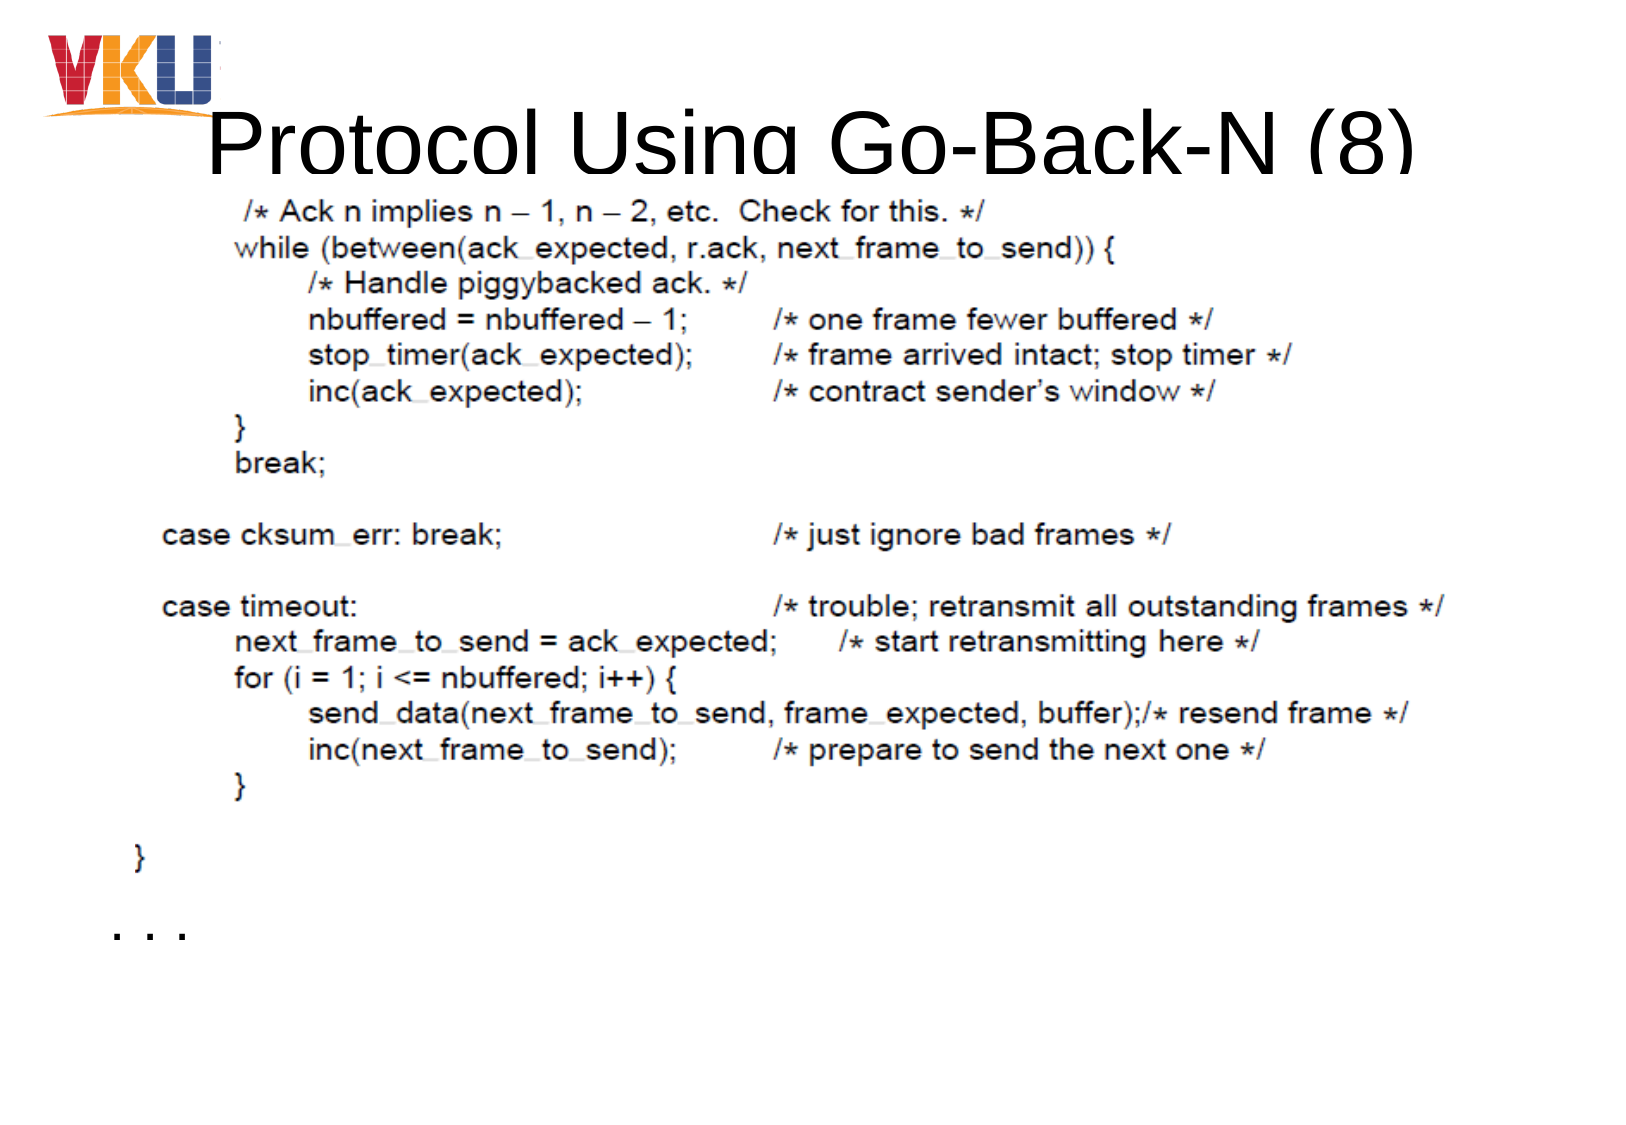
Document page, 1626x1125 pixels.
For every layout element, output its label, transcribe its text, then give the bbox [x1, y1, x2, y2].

text_box . . . [94, 875, 285, 960]
picture [135, 174, 1518, 898]
picture [32, 21, 228, 129]
list A sliding window protocol using go-back-n. [81, 232, 1544, 1038]
title Protocol Using Go-Back-N (8) [81, 45, 1544, 232]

++++++

# REQUIRED WORK
A faithful copy of the records above, without images, is what to give back.

# RESPONSE
Document page, 1626x1125 pixels.
For every layout element, output its label, transcribe its text, then give the bbox [x1, y1, x2, y2].

text_box . . . [94, 875, 285, 960]
picture [135, 174, 1518, 898]
picture [32, 21, 228, 129]
list A sliding window protocol using go-back-n. [81, 232, 1544, 1038]
title Protocol Using Go-Back-N (8) [81, 45, 1544, 232]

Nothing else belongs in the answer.